### DIRECTIONS
Copy the lines in the records below word for word, from the line containing "alternative ways to" through the end of the records.

### PROVIDED MATERIAL
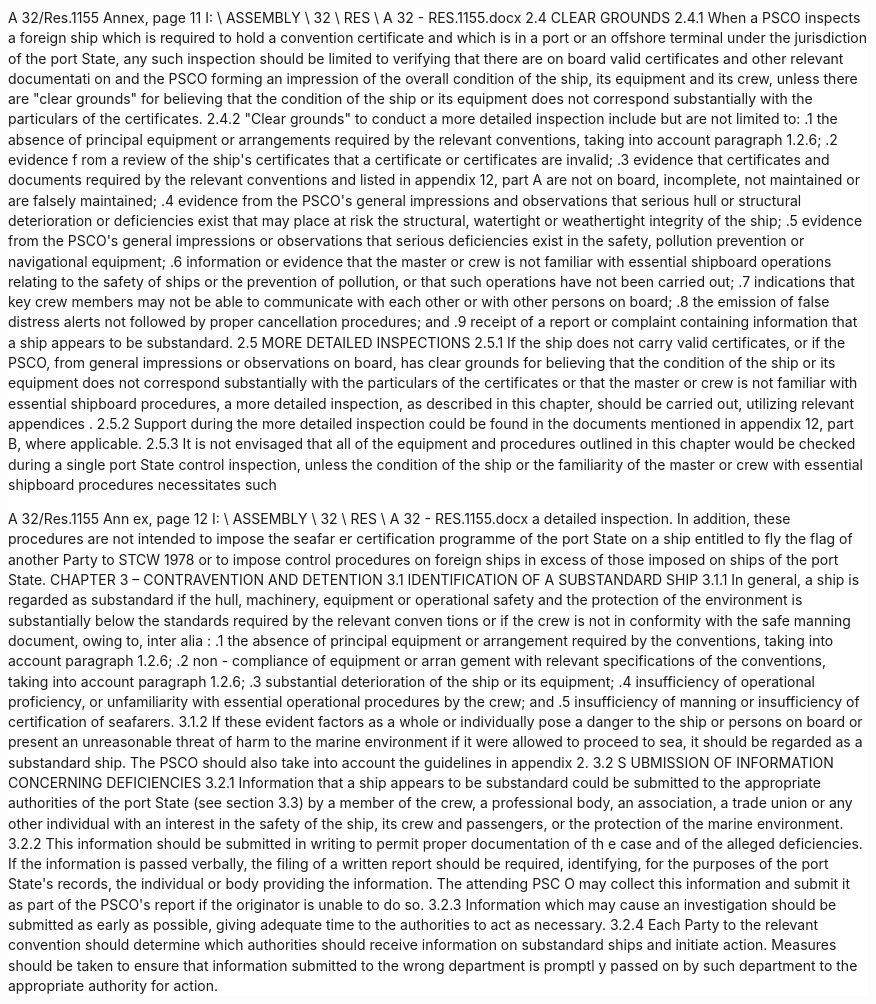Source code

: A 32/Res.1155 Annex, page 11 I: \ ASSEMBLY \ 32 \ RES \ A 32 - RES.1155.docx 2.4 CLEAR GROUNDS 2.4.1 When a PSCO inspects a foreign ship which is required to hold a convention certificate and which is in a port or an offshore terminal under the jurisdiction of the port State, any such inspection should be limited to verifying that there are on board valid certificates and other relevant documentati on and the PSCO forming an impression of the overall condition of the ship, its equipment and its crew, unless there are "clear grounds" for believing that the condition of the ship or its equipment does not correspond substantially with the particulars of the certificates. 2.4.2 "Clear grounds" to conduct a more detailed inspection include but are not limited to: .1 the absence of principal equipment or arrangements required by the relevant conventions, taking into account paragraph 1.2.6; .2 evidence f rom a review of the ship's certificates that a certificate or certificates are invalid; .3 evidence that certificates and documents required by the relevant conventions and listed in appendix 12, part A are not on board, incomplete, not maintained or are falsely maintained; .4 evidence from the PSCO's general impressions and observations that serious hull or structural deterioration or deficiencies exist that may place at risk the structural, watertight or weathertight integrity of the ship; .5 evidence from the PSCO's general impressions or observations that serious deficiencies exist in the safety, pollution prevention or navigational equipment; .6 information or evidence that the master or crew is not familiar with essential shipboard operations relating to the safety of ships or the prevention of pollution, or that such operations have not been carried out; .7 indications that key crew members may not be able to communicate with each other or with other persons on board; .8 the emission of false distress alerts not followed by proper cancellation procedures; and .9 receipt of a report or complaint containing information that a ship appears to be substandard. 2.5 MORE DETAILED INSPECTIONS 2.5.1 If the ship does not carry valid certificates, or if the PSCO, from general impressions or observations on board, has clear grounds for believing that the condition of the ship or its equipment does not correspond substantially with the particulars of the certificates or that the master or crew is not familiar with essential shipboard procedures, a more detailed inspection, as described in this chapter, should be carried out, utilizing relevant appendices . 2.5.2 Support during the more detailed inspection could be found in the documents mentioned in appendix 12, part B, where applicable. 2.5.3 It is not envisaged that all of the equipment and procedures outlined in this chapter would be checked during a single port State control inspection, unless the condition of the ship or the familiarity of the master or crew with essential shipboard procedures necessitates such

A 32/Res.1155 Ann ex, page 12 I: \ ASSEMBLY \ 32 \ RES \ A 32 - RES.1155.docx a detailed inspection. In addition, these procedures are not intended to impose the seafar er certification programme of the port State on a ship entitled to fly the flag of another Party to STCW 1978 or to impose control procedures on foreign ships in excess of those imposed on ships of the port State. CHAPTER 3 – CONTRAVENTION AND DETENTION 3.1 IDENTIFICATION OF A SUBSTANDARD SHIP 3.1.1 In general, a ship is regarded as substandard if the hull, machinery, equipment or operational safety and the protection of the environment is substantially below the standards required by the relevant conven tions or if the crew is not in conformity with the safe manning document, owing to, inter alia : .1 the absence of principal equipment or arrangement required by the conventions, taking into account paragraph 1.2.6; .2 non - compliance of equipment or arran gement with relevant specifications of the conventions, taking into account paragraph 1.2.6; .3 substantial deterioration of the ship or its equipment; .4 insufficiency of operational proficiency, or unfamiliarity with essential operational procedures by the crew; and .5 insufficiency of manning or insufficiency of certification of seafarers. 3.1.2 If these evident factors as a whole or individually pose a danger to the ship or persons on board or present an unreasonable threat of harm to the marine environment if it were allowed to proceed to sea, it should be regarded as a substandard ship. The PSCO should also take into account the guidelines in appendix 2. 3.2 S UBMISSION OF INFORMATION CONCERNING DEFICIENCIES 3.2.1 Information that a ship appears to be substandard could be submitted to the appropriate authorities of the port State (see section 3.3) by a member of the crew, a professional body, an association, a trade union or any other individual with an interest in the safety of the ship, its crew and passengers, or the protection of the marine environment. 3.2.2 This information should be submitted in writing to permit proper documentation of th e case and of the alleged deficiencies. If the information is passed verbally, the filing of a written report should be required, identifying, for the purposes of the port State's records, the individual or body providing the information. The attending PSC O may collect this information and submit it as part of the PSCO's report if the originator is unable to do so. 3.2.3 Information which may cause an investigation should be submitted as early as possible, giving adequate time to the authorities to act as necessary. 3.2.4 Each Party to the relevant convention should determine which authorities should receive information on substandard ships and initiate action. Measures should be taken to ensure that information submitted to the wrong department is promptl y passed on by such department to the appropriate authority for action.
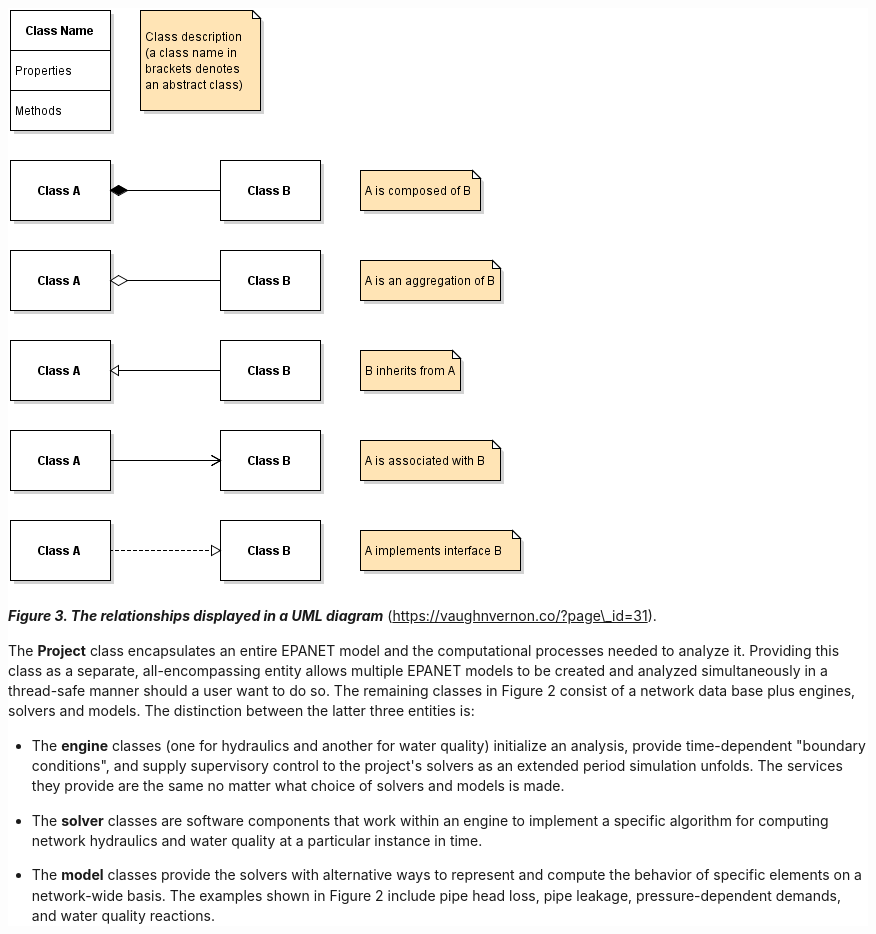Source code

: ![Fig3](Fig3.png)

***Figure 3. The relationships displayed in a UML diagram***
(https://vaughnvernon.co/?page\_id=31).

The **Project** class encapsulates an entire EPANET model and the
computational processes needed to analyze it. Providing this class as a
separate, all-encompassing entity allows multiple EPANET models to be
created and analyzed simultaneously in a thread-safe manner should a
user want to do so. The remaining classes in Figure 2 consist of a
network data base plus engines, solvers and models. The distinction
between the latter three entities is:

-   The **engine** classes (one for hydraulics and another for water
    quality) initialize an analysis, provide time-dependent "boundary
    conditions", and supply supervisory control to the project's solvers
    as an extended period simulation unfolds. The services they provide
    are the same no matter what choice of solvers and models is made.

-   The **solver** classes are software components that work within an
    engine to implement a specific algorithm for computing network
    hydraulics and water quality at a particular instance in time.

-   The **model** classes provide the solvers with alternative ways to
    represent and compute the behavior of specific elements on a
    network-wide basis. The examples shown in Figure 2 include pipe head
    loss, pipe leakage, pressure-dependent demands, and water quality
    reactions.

### REPLY TO THE EXERCISE
-   The **model** classes provide the solvers with alternative ways to
    represent and compute the behavior of specific elements on a
    network-wide basis. The examples shown in Figure 2 include pipe head
    loss, pipe leakage, pressure-dependent demands, and water quality
    reactions.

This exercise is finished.